Segment Open
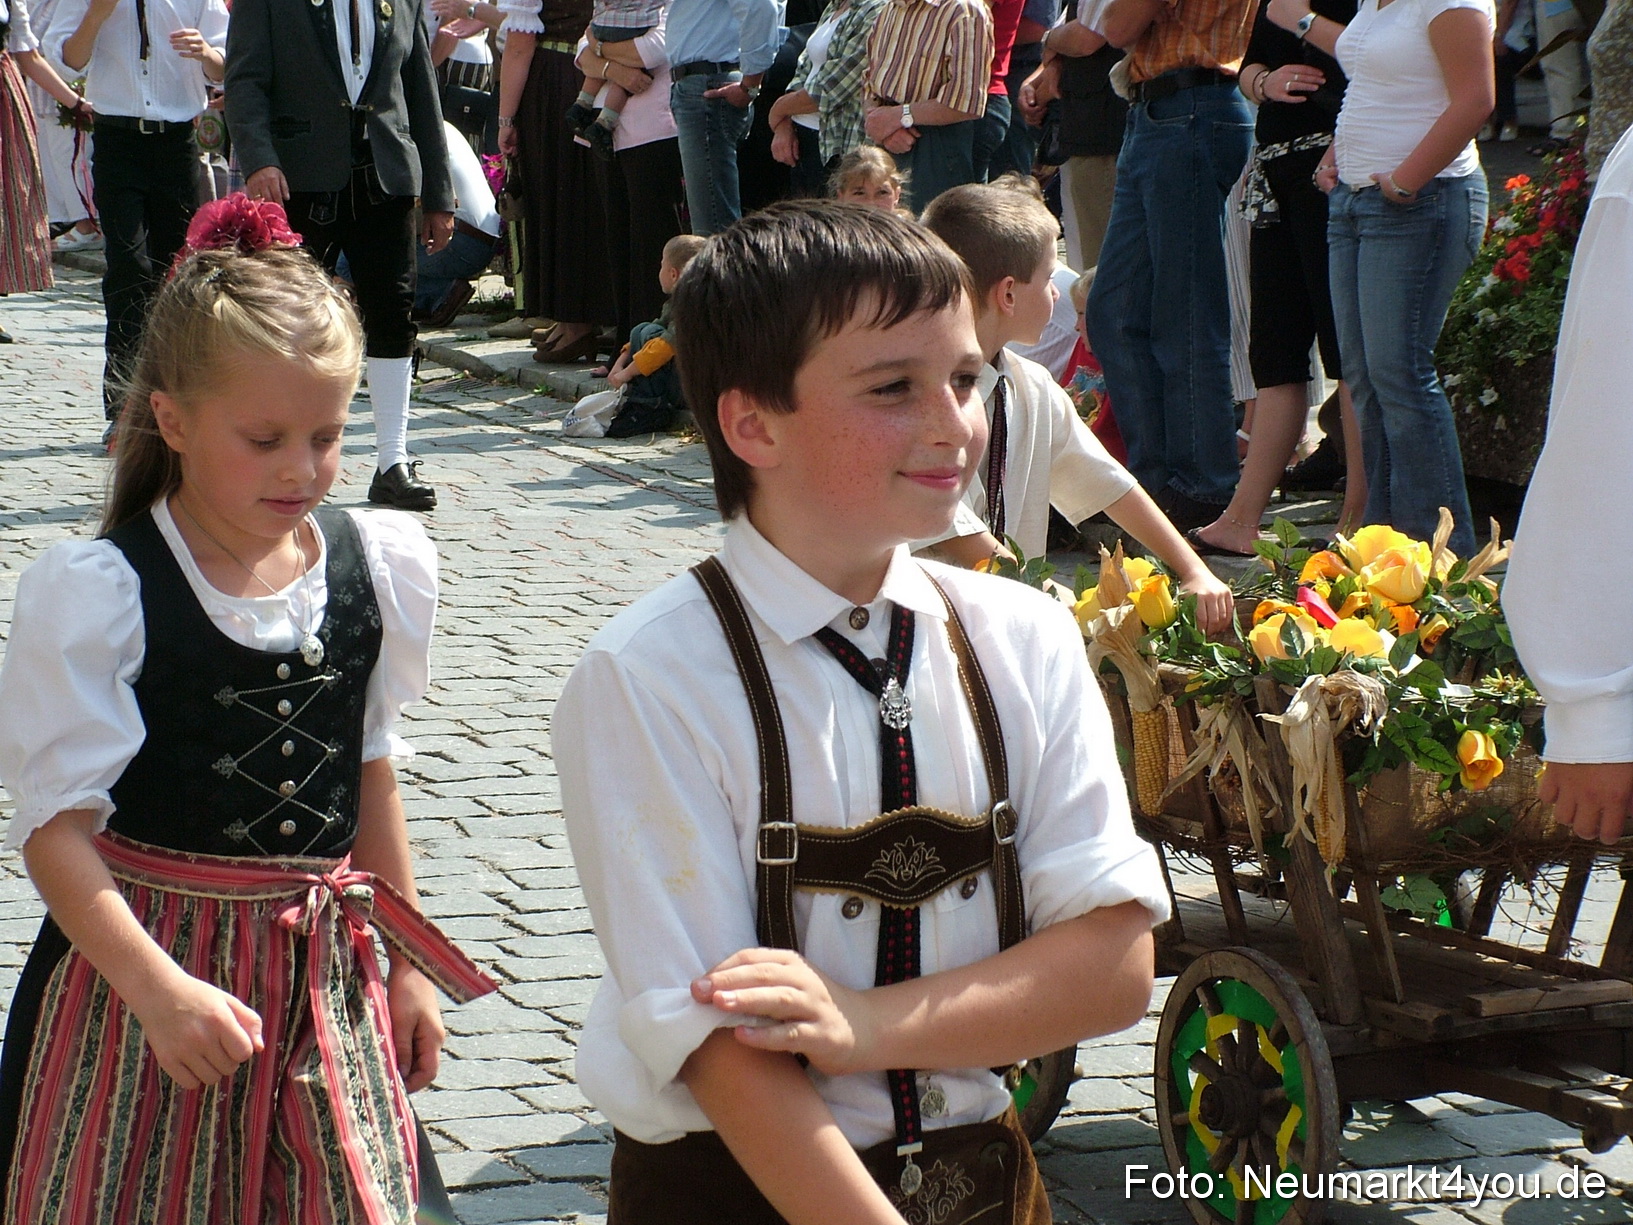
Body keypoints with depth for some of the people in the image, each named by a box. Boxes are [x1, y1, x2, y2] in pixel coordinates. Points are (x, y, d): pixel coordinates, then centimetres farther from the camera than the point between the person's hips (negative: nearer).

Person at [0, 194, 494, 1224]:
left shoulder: (376, 567, 3)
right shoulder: (92, 595, -12)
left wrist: (409, 968, 17)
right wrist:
Segment Closed
Can you transcribe every line of the items above word for word, leaving the pictures out of your answer?

Body keypoints with depth for some of the people in the image, each named by a box. Boxes are [x1, y1, x2, y2] in pixel coordinates. Points are (x, y, d): pixel coordinates, then centimetres farther from the camera than the point between the person's hips (negative: nearer).

Person at [0, 194, 494, 1224]:
left shoulder: (376, 567, 3)
right shoulder: (92, 595, -12)
left wrist: (409, 968, 17)
right wrist:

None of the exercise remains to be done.